- [Problem description]: Please carry on the Prolog thread about turning wildcards into query variables, starting right after its last line.

- [Text section]:
◇ ◇ ◇

PREPARED QUERY VARS: vars{foo:_8244}
PREPARED QUERY TERMS: congruent(const(aa),_8244)
QUERY: congruent(const(aa),wildcard(foo))
RESULT:[[foo-const(ff)],[foo-const(dd)],[foo-const(ee)],[foo-const(bb)],[foo-const(cc)]]
-----
PREPARED QUERY VARS: vars{bar:_8616,foo:_8578}
PREPARED QUERY TERMS: related(_8578,_8616)
QUERY: related(wildcard(foo),wildcard(bar))
RESULT:[[bar-eins,foo-const(aa)],[bar-zwei,foo-const(cc)],[bar-drei,foo-const(ff)],[bar-vier,foo-const(zz)]]
-----
PREPARED QUERY VARS: vars{bar:_9236,foo:_9120}
PREPARED QUERY TERMS: congruent(const(aa),_9120),related(_9120,_9236)
QUERY: congruent(const(aa),wildcard(foo)),related(wildcard(foo),wildcard(bar))
RESULT:[[bar-drei,foo-const(ff)],[bar-zwei,foo-const(cc)]]
-----
true.
This was a tricky problem but I'm very relieved it works so well! Slago and Isabelle were very helpful to me finding this approach!
Another possibility would be to recursively transform a term into a new equivalent term, replacing wildcards with fresh variables.
% wildcards_to_variables(++Term, --NewTerm, --Variables)
wildcards_to_variables(wildcard, Variable, [Variable]) :- !.
wildcards_to_variables(Term, Term, []) :- atomic(Term), !.

◇ ◇ ◇

Dataset entries:
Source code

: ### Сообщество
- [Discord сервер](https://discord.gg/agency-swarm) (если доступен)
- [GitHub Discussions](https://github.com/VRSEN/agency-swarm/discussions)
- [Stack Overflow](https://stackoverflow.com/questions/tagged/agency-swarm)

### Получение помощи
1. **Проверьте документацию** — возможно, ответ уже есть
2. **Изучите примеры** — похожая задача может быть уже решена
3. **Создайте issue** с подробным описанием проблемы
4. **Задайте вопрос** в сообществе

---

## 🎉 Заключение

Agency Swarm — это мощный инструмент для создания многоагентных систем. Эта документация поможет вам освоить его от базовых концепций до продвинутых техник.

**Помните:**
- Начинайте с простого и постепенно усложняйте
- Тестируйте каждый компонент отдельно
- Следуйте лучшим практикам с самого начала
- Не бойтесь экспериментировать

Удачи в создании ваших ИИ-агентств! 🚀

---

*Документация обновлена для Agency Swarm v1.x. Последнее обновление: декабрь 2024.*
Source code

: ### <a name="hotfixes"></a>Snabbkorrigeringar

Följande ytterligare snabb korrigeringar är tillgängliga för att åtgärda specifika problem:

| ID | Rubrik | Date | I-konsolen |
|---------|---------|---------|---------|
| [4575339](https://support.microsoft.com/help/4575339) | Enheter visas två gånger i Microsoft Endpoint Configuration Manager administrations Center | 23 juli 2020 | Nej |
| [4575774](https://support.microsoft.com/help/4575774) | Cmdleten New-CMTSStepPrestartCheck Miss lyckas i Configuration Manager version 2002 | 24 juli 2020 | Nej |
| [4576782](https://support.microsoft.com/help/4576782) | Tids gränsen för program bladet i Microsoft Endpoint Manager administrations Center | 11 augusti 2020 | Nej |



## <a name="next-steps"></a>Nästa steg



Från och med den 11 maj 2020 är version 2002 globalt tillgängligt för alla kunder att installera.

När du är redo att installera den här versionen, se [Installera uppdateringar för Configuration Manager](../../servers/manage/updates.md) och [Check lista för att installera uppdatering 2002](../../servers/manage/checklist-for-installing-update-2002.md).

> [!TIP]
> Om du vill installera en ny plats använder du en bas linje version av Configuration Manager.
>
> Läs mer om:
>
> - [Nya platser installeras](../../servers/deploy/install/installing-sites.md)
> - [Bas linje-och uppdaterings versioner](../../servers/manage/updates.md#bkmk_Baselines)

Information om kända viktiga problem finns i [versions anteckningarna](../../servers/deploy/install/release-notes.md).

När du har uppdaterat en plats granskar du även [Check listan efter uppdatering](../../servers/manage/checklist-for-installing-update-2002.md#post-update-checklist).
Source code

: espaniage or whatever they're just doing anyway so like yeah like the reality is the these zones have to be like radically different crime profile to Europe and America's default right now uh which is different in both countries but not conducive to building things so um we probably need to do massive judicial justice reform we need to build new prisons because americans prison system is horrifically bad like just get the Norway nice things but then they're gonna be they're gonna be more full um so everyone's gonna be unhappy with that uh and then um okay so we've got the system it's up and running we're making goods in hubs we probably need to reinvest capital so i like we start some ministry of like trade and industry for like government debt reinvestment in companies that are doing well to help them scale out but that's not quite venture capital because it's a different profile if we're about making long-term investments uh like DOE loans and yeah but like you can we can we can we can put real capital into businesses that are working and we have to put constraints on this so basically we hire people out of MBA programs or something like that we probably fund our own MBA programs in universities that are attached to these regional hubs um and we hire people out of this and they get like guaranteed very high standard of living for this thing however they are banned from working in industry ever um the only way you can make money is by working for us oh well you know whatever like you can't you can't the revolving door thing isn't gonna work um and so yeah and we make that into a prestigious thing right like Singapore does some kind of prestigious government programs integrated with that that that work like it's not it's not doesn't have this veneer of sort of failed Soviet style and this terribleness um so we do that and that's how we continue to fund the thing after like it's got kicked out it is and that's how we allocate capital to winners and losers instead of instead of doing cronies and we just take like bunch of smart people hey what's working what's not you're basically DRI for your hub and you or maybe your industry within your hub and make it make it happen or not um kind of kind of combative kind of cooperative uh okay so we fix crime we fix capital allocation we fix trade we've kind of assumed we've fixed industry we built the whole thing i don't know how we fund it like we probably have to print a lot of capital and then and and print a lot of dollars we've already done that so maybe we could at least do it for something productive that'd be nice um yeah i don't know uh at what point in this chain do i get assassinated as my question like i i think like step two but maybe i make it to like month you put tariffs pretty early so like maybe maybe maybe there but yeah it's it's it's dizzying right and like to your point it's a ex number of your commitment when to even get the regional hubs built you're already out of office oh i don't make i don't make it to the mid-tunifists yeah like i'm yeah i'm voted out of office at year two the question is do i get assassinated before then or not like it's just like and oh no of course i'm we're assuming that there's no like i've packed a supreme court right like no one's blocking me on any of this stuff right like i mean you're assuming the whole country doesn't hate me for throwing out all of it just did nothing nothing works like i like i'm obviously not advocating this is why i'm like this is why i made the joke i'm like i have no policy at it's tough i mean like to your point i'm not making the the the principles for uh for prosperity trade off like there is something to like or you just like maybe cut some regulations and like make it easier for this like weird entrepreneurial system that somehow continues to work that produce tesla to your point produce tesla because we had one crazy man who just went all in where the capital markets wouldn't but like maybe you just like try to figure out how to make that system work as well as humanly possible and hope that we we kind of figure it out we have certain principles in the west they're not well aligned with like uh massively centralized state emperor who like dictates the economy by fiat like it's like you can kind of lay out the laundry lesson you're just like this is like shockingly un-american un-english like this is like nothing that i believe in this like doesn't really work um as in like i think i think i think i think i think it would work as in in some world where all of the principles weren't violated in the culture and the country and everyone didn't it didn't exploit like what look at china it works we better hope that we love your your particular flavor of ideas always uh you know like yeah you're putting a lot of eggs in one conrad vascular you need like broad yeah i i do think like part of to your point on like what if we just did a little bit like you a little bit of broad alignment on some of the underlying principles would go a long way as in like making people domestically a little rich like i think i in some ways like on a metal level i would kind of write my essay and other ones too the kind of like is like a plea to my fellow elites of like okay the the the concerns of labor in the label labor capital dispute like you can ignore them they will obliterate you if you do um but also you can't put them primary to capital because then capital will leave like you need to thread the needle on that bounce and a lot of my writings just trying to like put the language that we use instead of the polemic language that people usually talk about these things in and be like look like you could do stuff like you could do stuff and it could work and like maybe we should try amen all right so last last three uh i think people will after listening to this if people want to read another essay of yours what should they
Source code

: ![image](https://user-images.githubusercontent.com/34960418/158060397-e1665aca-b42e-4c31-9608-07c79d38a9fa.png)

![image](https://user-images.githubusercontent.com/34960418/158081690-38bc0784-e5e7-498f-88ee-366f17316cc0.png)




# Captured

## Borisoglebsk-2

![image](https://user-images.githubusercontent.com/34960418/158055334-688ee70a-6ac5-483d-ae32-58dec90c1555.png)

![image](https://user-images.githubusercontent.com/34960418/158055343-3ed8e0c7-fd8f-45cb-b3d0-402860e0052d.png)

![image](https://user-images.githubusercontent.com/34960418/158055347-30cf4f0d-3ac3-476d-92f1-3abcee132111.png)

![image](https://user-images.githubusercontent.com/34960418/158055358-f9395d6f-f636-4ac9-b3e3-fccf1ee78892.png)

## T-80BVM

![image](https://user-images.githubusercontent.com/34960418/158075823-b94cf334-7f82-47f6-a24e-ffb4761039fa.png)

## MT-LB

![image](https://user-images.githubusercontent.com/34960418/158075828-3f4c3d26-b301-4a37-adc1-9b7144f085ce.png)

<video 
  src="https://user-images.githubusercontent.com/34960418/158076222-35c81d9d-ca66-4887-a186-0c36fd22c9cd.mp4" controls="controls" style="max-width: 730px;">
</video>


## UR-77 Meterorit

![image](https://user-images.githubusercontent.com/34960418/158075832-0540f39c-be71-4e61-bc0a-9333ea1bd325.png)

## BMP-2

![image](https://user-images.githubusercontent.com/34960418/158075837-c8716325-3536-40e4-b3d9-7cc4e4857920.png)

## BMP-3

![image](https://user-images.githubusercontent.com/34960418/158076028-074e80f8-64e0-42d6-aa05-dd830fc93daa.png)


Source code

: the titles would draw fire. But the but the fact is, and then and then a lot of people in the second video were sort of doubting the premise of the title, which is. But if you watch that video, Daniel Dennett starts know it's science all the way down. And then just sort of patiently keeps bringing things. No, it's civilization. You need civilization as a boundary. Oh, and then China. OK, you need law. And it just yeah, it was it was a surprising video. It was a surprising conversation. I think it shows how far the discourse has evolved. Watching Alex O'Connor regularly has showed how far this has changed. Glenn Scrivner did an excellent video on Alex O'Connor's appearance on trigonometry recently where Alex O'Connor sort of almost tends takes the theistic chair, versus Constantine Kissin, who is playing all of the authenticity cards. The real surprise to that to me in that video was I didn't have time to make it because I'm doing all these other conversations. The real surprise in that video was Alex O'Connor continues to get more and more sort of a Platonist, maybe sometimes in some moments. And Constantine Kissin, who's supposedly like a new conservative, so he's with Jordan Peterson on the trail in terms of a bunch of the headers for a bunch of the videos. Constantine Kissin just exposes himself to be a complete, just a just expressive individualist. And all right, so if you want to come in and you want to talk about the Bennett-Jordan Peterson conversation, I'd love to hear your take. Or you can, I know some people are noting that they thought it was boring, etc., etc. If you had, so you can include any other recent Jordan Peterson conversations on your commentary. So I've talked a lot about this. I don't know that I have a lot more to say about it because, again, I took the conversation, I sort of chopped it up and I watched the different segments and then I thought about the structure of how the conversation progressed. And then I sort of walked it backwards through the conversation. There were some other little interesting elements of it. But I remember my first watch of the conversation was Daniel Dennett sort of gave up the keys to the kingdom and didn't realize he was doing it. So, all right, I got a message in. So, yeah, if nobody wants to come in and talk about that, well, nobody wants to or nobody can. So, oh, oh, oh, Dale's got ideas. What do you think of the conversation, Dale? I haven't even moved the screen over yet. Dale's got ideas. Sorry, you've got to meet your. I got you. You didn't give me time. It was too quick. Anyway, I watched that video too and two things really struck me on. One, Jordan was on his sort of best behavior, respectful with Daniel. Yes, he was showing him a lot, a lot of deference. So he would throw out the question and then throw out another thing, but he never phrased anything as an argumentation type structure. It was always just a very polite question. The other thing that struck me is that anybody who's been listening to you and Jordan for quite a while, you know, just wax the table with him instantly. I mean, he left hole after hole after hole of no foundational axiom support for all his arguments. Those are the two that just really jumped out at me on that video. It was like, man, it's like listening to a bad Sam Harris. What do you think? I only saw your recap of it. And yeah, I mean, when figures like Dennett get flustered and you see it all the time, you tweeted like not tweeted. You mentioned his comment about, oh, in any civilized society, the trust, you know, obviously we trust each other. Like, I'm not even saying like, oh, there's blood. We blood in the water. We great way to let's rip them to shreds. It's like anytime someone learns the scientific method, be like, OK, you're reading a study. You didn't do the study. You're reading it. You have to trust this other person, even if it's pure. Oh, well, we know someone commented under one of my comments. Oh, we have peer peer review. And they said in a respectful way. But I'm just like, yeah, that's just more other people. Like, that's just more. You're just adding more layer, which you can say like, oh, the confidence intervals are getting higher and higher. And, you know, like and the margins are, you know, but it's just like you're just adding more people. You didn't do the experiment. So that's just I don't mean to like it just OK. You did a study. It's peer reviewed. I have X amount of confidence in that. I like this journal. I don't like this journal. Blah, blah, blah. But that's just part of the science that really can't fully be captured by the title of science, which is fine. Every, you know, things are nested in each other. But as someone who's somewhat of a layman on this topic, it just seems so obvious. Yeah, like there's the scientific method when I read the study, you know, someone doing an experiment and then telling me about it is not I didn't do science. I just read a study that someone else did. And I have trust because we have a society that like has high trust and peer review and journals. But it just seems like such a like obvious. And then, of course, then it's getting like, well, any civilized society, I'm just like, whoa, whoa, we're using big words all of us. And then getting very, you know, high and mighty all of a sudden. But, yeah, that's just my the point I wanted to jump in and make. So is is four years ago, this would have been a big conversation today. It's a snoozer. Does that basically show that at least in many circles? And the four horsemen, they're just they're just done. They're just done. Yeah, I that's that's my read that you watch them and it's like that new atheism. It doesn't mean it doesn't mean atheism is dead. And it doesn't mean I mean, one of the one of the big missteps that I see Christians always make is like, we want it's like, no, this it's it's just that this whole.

◇ ◇ ◇

- [Reply to the task]:
wildcards_to_variables(Term, NewTerm, Variables) :-
compound(Term),
compound_name_arguments(Term, Name, Args),
maplist(wildcards_to_variables, Args, NewArgs, Vars),
compound_name_arguments(NewTerm, Name, NewArgs),
append(Vars, Variables).
Examples:
?- wildcards_to_variables(congruent(const(aa), wildcard), NewTerm, Variables).
NewTerm = congruent(const(aa), _A),
Variables = [_A].
?- wildcards_to_variables(congruent(const(wildcard), wildcard), NewTerm, Variables).
NewTerm = congruent(const(_A), _B),
Variables = [_A, _B].
?- wildcards_to_variables(and(congruent(const(aa),wildcard), congruent(wildcard,const(wildcard))), NewTerm, Variables).
NewTerm = and(congruent(const(aa), _A), congruent(_B, const(_C))),
Variables = [_A, _B, _C].
Thus, the query predicate query/2 can be defined as:
query(Term, Results) :-
wildcards_to_variables(Term, NewTerm, Vars),
findall(Vars, NewTerm, Results).